====== Document extract ======

Important: Certificate chains must be ordered from end-entity to root. The OrderCertificatesTrait handles automatic ordering.

Run via: docker compose exec nextcloud bash -c "cd apps-extra/libresign && composer test:unit -- --filter testName"

Common Pitfalls

Testing Without Filters

🚨 CRITICAL: NEVER run composer test:unit without --filter parameter

• Always specify which test class or method to run
• Running all tests is slow, resource-intensive, and unnecessary for development
• Example: composer test:unit -- --filter ServiceNameTest

Docker Context Awareness

• Always run tests inside container: Host environment lacks Nextcloud dependencies
• File paths: Use absolute paths inside container (/var/www/html/apps-extra/libresign/)
• Database: Container uses SQLite by default; postgres/mysql for CI

Nextcloud OCP Updates

Run make updateocp after pulling Nextcloud server changes to sync OCP interfaces.

Composer Autoload

After adding new classes:

composer dump-autoload -o

Autoloader suffix: Libresign (see composer.json)

Frontend Build Issues

• Node version: Requires Node 20.x (engines in package.json)
• Missing types: Re-run npm run typescript:generate after OpenAPI changes
• Webpack cache: Clear node_modules/.cache if seeing stale builds

Debugging Tips

PHP Debugging

\OCP\Server::get(\Psr\Log\LoggerInterface::class)->debug('Message', ['context' => $data]);

Logs appear in data/nextcloud.log inside container.

====== Excerpted data ======

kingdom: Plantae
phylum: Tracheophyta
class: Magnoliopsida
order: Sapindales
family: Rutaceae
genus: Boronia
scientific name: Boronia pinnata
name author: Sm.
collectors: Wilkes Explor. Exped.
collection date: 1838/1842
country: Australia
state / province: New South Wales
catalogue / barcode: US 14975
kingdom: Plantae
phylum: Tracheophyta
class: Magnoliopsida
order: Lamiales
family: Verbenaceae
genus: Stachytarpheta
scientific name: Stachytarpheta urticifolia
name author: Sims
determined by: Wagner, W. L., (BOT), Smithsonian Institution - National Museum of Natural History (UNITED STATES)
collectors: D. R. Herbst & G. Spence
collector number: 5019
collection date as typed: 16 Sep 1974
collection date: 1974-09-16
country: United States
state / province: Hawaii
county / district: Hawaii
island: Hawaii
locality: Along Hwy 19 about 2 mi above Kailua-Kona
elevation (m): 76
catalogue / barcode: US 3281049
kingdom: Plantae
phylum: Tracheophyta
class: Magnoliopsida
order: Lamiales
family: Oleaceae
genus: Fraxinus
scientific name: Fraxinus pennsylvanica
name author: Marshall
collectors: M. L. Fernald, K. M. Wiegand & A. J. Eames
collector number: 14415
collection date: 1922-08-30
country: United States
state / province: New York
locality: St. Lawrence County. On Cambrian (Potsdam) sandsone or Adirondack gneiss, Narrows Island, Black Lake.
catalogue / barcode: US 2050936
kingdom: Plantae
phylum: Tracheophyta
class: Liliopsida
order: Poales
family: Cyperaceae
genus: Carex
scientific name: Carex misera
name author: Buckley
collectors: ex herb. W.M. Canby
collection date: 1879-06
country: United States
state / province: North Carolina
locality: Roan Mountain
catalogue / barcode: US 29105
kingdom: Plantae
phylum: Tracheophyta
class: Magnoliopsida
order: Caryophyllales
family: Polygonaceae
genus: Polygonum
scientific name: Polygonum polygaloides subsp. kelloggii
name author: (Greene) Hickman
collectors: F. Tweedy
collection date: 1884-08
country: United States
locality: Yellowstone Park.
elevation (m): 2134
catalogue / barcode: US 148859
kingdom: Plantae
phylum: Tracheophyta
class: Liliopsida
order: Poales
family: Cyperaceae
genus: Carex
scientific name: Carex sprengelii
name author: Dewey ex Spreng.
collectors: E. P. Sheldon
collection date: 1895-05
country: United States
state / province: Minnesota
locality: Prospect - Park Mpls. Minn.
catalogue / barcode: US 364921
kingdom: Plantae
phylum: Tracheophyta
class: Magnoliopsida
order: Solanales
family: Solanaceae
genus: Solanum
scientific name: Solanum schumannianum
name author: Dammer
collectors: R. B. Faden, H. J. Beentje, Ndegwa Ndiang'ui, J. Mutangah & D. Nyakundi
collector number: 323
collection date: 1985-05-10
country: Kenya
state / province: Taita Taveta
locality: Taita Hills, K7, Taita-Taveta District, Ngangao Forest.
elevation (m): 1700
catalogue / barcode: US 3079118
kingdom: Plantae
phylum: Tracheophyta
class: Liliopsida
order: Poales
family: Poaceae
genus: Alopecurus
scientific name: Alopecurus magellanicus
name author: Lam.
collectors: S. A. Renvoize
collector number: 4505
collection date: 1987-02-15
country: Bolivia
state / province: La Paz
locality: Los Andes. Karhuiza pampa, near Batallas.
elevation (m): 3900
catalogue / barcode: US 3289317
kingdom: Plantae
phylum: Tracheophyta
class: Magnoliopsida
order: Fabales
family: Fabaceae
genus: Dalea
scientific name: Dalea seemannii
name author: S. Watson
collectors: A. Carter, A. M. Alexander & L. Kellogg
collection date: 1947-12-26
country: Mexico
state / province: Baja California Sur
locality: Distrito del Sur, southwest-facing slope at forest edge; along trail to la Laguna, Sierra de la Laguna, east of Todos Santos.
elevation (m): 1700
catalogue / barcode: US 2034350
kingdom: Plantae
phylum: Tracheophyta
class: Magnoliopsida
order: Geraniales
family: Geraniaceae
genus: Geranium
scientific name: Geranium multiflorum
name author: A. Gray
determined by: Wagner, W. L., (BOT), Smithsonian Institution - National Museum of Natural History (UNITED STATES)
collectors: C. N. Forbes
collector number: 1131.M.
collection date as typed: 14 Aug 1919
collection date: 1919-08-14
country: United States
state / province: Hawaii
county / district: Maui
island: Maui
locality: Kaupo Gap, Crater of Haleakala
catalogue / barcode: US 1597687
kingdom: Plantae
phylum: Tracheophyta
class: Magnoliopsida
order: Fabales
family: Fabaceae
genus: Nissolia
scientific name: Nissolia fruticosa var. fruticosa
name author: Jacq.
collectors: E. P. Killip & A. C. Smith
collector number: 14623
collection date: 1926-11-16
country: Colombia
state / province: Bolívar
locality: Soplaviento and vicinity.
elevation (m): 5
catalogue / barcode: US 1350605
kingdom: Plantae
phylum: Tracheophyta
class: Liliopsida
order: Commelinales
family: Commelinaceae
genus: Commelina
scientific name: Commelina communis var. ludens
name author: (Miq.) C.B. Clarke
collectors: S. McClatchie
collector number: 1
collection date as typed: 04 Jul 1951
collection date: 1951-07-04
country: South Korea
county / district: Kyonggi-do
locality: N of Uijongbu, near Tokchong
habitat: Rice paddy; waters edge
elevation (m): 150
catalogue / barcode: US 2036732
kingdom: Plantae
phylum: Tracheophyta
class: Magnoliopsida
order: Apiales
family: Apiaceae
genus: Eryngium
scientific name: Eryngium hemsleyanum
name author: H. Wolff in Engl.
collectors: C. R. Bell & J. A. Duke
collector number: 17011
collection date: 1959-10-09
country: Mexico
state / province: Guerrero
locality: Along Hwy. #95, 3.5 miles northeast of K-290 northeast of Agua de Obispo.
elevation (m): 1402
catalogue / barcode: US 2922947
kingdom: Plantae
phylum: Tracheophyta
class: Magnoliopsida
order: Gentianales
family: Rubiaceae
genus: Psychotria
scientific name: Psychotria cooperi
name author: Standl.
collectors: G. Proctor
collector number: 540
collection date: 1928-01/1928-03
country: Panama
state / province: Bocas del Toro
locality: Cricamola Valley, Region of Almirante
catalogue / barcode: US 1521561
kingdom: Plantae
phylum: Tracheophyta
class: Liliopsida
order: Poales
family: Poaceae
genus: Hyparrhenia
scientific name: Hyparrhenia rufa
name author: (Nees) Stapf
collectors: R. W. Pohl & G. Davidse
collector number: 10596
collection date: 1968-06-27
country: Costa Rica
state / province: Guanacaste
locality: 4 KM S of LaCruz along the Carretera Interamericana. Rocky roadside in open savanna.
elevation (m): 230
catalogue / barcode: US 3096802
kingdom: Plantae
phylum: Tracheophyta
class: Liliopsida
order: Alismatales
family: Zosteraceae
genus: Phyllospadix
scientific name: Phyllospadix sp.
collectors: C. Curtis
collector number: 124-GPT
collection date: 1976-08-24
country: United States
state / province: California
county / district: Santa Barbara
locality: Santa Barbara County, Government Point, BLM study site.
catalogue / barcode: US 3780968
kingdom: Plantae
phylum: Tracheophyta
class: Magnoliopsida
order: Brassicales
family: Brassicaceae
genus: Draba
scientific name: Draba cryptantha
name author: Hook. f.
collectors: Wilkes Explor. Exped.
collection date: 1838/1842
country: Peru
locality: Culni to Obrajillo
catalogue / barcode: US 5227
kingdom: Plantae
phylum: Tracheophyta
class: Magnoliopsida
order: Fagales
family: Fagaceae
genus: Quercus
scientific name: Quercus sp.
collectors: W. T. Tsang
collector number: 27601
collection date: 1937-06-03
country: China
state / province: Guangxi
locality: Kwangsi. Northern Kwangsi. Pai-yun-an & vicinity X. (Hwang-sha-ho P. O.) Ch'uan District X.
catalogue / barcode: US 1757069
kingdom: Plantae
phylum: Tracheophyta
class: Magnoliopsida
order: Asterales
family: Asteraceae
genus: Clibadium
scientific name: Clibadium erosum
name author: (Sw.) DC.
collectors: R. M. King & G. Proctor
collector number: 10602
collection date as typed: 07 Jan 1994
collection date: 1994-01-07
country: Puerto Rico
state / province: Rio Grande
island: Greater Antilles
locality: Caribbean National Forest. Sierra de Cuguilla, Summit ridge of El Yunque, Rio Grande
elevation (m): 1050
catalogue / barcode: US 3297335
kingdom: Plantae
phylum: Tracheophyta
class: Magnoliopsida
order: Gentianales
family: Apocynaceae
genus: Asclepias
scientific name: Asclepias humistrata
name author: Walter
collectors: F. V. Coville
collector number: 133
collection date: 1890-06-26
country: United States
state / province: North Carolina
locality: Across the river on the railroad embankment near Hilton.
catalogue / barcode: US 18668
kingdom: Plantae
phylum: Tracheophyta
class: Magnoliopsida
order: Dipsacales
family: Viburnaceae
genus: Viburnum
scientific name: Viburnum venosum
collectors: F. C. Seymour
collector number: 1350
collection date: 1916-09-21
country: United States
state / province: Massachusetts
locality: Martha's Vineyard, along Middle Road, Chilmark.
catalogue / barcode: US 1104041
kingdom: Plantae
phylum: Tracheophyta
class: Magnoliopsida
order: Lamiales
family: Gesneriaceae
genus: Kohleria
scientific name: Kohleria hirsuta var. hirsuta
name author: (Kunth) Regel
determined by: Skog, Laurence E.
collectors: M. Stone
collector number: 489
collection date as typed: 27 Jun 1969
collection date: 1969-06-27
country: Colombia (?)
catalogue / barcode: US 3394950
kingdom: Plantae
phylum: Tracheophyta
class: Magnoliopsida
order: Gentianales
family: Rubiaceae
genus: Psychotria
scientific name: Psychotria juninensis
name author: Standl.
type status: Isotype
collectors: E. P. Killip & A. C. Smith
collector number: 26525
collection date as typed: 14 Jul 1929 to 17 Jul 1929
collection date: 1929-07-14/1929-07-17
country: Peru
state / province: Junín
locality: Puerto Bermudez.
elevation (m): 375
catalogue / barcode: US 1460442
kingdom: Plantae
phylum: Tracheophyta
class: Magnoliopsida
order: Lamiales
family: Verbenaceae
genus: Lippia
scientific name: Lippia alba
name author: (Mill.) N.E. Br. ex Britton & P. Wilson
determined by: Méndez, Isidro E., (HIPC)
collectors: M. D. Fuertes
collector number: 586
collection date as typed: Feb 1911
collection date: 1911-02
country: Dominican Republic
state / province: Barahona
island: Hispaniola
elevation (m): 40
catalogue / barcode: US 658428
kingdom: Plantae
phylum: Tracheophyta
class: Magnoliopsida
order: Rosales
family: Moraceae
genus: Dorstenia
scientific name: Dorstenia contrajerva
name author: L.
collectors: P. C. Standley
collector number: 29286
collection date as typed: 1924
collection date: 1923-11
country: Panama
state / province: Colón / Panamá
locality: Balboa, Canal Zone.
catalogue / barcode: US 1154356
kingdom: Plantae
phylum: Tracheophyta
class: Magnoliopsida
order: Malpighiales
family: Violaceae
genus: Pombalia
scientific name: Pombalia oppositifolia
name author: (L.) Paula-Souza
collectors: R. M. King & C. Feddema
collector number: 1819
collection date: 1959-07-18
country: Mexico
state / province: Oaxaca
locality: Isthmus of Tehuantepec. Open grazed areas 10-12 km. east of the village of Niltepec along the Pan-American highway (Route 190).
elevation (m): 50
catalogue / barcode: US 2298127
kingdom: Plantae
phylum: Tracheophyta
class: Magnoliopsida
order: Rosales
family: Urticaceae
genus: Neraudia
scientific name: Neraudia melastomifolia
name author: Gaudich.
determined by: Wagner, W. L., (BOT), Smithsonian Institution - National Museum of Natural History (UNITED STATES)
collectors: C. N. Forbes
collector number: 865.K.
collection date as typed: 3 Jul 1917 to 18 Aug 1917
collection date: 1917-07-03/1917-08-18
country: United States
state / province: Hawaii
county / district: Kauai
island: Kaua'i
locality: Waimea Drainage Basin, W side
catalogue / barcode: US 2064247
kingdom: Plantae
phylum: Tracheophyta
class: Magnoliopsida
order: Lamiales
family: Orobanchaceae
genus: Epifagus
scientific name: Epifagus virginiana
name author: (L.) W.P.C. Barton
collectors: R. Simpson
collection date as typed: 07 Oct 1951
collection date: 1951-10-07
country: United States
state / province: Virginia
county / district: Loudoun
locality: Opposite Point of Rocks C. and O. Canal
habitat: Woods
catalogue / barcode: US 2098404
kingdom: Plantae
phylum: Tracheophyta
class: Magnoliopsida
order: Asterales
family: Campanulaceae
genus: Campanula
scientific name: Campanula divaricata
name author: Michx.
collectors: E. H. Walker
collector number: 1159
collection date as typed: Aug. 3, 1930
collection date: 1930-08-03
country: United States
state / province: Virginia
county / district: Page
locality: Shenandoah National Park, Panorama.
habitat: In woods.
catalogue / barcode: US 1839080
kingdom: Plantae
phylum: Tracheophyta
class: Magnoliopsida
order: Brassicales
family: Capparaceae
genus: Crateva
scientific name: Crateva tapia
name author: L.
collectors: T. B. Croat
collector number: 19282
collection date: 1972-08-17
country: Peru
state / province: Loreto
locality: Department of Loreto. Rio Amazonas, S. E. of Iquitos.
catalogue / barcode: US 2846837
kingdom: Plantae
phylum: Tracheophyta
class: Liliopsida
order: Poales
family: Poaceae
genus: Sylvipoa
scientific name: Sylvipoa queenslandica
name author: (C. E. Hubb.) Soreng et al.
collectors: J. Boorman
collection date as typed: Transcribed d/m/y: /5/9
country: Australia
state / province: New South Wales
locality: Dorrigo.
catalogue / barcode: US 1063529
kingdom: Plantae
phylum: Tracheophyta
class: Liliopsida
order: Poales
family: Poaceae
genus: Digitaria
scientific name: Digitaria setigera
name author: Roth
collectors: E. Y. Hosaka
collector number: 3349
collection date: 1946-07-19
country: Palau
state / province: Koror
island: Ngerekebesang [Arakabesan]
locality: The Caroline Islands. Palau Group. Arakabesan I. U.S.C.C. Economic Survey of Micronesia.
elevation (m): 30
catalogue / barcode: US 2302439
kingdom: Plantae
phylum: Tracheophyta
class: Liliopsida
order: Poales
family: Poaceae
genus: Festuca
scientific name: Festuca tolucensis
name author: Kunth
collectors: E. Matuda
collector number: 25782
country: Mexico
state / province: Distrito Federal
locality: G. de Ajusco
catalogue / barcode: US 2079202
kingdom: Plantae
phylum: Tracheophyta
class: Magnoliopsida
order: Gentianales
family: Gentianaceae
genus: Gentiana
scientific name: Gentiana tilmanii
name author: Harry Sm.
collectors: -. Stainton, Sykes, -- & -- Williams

======

--- What you need to do ---
a) According to the LibreSign developer notes, why should tests always be run inside the container?
b) For each statement, say whether it agrees with the LibreSign developer notes. Answer yes or no, and quote the words that decide it. (i) By default, the container uses SQLite for its database. (ii) The frontend build requires Node 18.x. (iii) Certificate chains must be ordered from root to end-entity.
Use only the LibreSign developer notes, and ignore the data.

--- Solutions below ---
a) Tests should run inside the container because the host environment lacks the Nextcloud dependencies.

b)
(i) Yes: "Database: Container uses SQLite by default; postgres/mysql for CI"
(ii) No: "Node version: Requires Node 20.x (engines in package.json)"
(iii) No: "Certificate chains must be ordered from end-entity to root."